The management of anesthesia in such patients remains a challenge because of the risk of right-sided heart failure. Recently, Stuart-Smith7 reported a case of uncemented bipolar hemiarthroplasty successfully performed under TAP block in a patient with severe cardiac dysfunction. TAP block has also been used successfully for various inguinal surgical procedures in several patients with heart failure.8 This technique provided unilateral analgesia of the entire abdominal wall with a single large bolus injection of local anesthetic.1 A TAP block was effective at blocking these 2 main branches of L1 and providing better pain control than that from conventional iliohypogastric/ilioinguinal nerve blocks, particularly with the ultrasound-guided technique.9 Yet Abdallah et al.10 reported that evidence supporting the use of the ultrasound-guided TAP block technique is limited and suggested that further studies with various surgical procedures involving the inguinal area should be conducted. In our case, cannulation of the femoral vessels was surgically performed and required perfect anesthesia of the femoral access site.

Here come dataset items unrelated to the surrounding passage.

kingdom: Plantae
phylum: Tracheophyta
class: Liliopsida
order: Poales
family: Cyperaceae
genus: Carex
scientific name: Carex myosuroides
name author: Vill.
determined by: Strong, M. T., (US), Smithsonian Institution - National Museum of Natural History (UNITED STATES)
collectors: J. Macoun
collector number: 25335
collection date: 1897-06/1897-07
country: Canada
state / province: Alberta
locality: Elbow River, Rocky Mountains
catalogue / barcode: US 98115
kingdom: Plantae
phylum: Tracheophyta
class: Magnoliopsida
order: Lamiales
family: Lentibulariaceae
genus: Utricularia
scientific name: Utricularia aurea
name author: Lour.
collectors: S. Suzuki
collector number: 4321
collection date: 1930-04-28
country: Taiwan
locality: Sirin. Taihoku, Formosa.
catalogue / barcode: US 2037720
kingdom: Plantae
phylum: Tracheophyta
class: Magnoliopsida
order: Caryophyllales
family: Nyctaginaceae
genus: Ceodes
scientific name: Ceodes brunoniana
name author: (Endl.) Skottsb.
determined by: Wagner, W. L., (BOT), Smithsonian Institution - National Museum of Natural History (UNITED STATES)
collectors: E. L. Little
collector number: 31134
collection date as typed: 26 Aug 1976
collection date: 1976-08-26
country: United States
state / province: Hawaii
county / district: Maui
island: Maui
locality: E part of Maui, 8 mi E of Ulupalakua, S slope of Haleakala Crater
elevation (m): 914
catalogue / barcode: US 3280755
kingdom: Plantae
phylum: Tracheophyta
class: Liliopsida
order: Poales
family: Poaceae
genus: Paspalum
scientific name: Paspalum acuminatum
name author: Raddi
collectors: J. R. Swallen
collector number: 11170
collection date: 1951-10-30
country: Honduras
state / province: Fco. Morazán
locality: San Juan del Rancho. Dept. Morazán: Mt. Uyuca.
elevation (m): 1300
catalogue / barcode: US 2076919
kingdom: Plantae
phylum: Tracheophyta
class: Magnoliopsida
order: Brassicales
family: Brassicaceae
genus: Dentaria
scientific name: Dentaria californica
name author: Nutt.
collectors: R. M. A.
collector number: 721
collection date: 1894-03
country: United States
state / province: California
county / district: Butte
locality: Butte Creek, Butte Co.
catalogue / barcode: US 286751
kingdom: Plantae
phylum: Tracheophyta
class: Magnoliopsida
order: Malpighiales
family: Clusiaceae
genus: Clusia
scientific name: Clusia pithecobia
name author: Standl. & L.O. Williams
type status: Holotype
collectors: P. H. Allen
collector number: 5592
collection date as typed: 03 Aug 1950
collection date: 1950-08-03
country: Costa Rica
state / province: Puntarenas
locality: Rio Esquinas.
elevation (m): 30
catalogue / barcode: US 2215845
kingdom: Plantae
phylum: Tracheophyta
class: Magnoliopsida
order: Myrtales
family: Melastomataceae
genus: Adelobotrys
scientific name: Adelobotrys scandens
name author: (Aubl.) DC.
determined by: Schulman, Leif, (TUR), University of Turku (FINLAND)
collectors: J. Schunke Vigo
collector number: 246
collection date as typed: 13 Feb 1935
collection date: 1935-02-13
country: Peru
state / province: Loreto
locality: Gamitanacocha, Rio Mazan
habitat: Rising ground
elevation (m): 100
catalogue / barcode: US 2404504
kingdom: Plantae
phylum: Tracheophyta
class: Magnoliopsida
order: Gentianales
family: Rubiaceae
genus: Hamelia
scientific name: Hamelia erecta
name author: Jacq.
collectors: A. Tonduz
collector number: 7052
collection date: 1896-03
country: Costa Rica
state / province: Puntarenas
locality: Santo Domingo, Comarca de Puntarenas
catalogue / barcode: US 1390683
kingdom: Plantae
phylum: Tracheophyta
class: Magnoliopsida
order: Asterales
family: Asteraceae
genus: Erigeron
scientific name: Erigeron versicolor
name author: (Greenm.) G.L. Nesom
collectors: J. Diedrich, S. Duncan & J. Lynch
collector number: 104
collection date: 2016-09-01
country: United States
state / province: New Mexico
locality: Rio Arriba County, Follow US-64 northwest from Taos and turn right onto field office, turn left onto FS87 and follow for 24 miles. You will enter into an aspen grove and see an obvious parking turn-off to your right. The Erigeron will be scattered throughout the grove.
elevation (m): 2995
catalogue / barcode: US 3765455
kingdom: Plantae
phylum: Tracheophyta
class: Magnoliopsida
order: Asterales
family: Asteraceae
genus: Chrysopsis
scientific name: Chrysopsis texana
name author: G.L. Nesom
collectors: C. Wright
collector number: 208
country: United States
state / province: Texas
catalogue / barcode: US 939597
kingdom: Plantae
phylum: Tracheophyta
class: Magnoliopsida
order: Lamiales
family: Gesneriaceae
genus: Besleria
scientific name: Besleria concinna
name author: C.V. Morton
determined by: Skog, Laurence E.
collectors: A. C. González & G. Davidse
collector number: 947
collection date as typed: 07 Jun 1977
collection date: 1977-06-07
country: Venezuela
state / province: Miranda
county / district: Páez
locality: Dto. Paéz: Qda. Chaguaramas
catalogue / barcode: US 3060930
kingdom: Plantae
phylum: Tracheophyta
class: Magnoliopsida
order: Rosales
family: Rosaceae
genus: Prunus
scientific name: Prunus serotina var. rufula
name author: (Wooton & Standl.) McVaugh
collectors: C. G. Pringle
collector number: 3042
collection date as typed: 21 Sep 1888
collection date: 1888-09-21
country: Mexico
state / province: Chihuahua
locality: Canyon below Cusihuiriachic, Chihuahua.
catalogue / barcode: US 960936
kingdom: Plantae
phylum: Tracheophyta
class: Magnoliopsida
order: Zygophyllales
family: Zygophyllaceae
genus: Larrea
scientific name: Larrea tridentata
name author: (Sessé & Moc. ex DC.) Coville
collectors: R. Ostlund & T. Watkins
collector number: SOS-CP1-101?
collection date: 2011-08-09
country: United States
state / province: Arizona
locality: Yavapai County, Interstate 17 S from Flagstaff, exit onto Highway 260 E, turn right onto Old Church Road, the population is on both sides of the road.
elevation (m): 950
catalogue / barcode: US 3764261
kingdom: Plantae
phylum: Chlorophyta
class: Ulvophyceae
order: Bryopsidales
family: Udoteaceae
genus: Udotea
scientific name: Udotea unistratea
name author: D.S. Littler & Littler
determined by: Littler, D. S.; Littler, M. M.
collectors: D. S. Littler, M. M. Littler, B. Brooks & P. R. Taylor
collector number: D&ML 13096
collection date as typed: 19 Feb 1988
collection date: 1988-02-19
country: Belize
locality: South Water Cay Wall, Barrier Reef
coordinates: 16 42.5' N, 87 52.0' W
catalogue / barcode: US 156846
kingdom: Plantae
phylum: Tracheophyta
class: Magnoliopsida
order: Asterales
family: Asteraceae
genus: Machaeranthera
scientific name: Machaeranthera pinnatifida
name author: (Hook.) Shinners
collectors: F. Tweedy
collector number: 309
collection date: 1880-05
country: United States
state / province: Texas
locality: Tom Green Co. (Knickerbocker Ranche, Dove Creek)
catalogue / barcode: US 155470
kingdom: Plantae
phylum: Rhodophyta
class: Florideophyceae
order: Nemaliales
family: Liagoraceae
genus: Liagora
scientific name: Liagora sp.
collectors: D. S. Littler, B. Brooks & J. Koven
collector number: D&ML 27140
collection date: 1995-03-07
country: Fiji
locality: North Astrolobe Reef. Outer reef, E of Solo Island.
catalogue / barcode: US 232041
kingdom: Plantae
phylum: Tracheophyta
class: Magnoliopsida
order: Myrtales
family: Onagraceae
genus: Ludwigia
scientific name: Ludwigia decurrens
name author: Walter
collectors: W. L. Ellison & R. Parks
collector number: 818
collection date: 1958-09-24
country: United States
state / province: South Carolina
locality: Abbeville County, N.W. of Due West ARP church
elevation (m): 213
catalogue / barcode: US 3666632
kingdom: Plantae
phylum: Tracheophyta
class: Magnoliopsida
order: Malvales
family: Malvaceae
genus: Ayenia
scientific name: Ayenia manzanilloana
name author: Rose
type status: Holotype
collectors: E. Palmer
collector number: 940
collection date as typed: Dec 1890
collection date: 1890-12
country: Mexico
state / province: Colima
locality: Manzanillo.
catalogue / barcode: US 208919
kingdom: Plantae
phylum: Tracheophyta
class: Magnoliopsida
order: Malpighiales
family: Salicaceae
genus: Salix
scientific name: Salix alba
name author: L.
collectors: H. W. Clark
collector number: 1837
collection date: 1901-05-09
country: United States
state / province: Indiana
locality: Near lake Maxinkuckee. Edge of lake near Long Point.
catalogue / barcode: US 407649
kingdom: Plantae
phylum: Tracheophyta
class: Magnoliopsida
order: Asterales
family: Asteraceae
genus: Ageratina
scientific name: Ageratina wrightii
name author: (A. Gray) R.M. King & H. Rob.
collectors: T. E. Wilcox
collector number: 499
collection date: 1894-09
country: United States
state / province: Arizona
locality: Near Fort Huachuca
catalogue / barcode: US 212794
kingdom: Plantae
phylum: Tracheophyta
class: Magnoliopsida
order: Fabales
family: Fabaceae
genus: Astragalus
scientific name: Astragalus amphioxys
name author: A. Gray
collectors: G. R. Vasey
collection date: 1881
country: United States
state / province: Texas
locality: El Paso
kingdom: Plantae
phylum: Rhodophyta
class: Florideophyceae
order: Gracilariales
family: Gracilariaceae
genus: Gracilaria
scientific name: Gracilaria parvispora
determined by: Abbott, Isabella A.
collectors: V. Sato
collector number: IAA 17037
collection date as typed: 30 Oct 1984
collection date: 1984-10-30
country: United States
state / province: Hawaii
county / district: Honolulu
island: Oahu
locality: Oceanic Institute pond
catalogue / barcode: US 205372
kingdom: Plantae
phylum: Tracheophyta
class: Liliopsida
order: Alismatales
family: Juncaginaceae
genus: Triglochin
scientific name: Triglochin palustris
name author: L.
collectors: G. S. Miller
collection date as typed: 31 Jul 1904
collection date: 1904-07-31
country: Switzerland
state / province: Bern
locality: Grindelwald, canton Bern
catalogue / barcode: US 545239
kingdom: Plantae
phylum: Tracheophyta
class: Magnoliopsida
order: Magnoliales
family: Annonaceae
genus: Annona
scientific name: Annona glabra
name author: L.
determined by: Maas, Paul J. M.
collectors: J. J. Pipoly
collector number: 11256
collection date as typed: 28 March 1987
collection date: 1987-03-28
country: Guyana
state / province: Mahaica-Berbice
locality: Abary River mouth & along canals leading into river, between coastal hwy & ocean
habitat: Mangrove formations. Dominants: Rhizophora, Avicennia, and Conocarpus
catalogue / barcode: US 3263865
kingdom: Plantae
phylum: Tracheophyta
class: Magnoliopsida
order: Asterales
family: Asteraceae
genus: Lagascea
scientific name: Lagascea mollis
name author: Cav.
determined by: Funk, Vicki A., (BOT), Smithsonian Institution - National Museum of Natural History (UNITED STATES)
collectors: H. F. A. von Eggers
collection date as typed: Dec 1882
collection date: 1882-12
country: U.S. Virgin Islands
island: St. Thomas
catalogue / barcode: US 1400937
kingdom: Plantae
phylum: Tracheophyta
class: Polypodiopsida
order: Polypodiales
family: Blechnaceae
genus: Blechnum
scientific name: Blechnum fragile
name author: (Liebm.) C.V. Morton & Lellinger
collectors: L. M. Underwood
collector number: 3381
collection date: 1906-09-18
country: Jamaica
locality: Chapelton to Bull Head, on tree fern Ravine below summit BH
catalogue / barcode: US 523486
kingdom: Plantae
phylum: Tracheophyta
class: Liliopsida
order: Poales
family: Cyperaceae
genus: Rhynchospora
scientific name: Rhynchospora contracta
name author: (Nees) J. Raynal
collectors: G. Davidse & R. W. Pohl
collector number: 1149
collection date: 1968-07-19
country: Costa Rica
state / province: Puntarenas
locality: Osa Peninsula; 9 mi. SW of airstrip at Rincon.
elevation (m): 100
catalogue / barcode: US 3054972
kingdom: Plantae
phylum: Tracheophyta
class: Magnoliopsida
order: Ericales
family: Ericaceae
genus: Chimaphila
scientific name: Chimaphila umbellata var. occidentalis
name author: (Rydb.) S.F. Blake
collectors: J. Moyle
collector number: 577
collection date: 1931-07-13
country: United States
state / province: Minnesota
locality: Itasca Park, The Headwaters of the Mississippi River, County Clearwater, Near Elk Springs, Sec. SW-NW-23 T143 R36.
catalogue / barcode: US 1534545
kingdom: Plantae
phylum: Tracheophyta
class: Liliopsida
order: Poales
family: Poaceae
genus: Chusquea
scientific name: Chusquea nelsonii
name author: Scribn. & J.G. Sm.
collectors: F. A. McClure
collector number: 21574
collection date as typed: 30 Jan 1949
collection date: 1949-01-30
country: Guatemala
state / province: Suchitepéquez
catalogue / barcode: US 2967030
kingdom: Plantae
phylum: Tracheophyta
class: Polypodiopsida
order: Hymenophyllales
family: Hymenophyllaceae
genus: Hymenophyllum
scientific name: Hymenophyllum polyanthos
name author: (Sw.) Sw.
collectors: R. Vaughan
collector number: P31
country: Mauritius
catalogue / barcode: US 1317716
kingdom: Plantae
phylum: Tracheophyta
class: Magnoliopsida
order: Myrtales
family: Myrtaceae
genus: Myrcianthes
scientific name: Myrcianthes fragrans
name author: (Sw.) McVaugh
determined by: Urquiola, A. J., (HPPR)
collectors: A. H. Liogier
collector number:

To obtain sufficient analgesia in the inguinal region, we added an ultrasound-guided genitofemoral nerve block for the femoral component. The technique was easy and consisted of delivering local anesthetic solution laterally to the femoral artery, between the inguinal ligament and the fascia iliaca. This terminal branch, from the upper part of the lumbar plexus, passes through the psoas major muscle and divides laterally to the external iliac artery. Its genital and femoral branches are not blocked with conventional TAP block, which may have been responsible for previous reports of anesthesia failure.11
In summary, this case report suggests that ultrasound-guided TAP block with blockade of the femoral component of the genitofemoral nerve can be used for anesthesia in patients undergoing femoral arteriovenous implantation of ECLS. This strategy provided suitable analgesia of the inguinal region compatible with the management of a patient with severe heart failure and at risk of death under general anesthesia. Because of inconsistent results from comparative studies using the TAP block approach,10 we suggest that further research should be conducted in randomized trials comparing the 2 anesthesia strategies for these high-risk patients.